An island business tycoon joined forces with government officials and others to get a vital piece of equipment to Noble’s Hospital within a matter of hours.
The full story of the helicopter mission of mercy only officially emerged yesterday (Thursday).
It began at 10.30am last Saturday, when Dr Rachel Glover told officials there was a pressing need for a calibration plate that was essential to start up the on-island coronavirus testing.
A spokesman said that unfortunately, the plate being shipped by courier to the island was stranded at East Midlands Airport and potentially wouldn’t be arriving for at least five days.
The dilemma started an interesting and time critical turn of events.
The first step was to try to find a means of getting to East Midlands Airport as the package was now going overland in UK.
Jon Wild, of Callin Wild, contacted a local helicopter pilot who in turn put a call to the owner of the helicopter he pilots, John Whittaker, chairman of Peel Group.
The tracking details of the plate were ascertained and a full brief about the real urgency and need for the plate was obtained and explained to Mr Whittaker.
The businessman immediately approved the use of the helicopter.
The next problem was to locate the package and extract it out of the courier’s supply process.
Through the use of local contacts Mr Wild established that the parcel was about to leave East Midlands Airport by road on its way to Southampton.
Although it might have delayed matters if the helicopter could not make the trip, a quick decision was made to try to intercept the parcel and stop it leaving East Midlands Airport, which enabled the parcel to be offloaded. As part of his preparations for the flight, the pilot needed a pass to gain re-entry to the Isle of Man, which are currently only issued by the Chief Secretary.

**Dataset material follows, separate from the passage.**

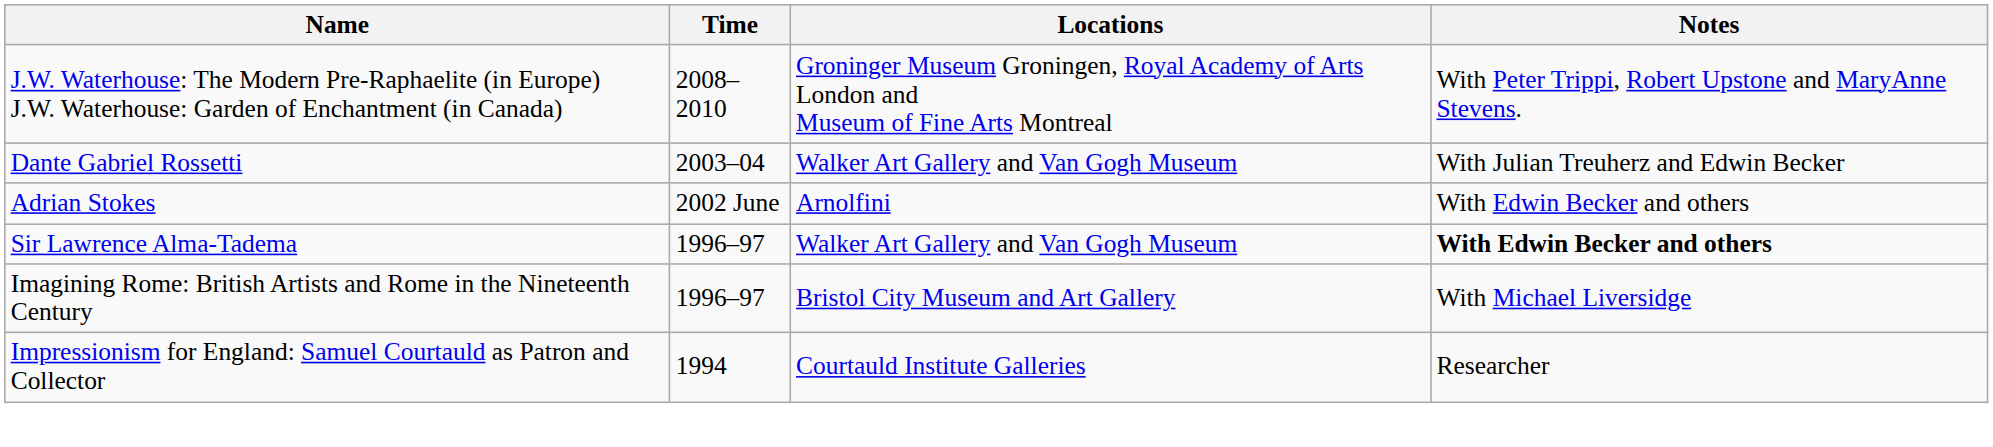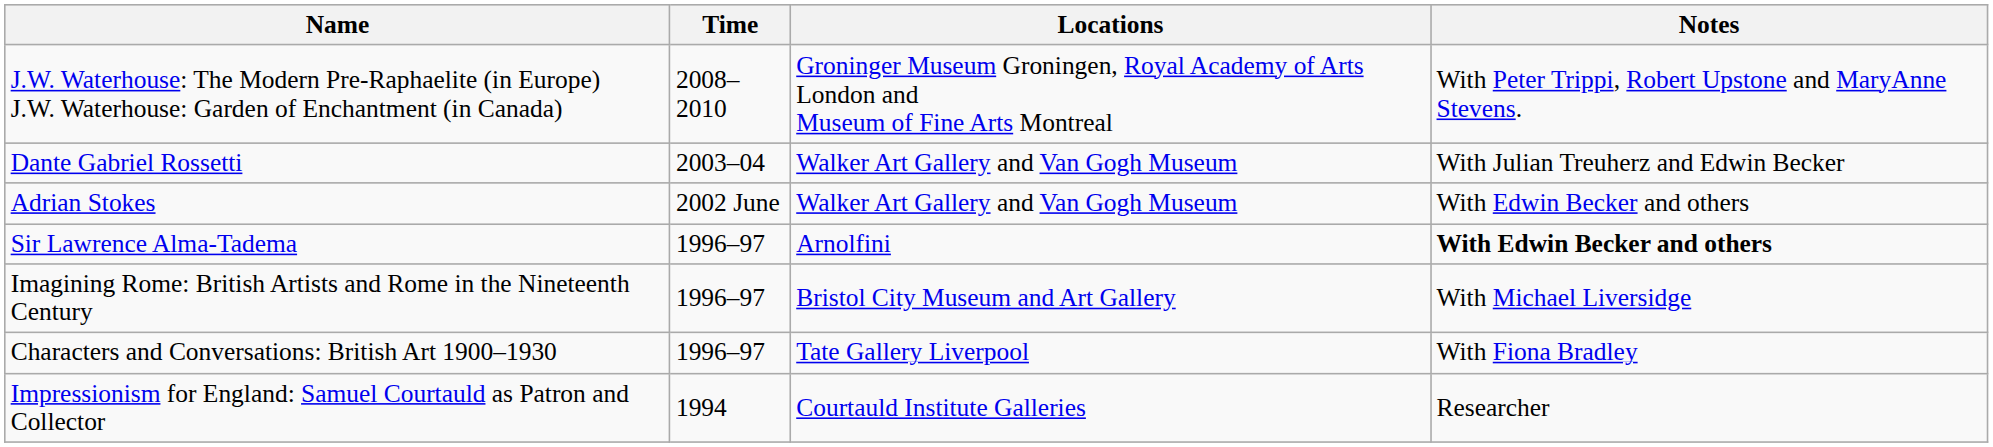Adrian Stokes | Locations: Arnolfini -> Walker Art Gallery and Van Gogh Museum
Sir Lawrence Alma-Tadema | Locations: Walker Art Gallery and Van Gogh Museum -> Arnolfini
+ row: Characters and Conversations: British Art 1900–1930 | 1996–97 | Tate Gallery Liverpool | With Fiona Bradley
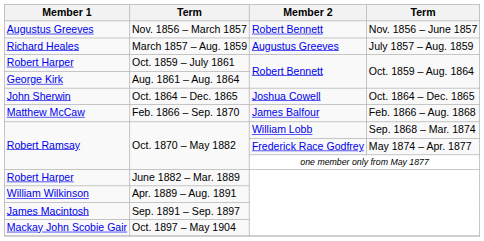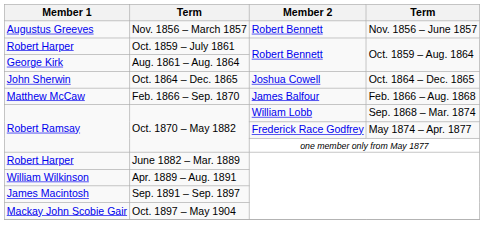- row: Richard Heales | March 1857 – Aug. 1859 | Augustus Greeves | July 1857 – Aug. 1859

The spokesman said: ’Thanks to the wonderful efforts of individuals across several departments within Isle of Man Government the necessary information required to issue the certificate was provided at very short notice and the pilot was released to retrieve the package, which was delivered to Dr Glover a mere seven hours after her initial request.
’A real difference was made by a local resident’s individual generosity and a team of unconnected people all working together from both public and private sectors.’
Dr Rachel Glover, a molecular and computational biologist who is currently part-time seconded to the path lab later said on Twitter: ’It’s not every day you can tell someone at 9.30am you have an RNaseP calibration plate stuck on dry ice at East Midlands airport and by 5pm it’s delivered by private chopper.
’It’s amazing the things that are made possible while we’re trying to get on-island testing up and running. So many people are willing and able to help.’
And path lab boss Stephen Doyle wrote on Twitter: ’So many integration threads came together here. Lots of "can do" people and no meetings needed.
’This will be what’s needed to beat the virus. I’m proud and thankful of you all.’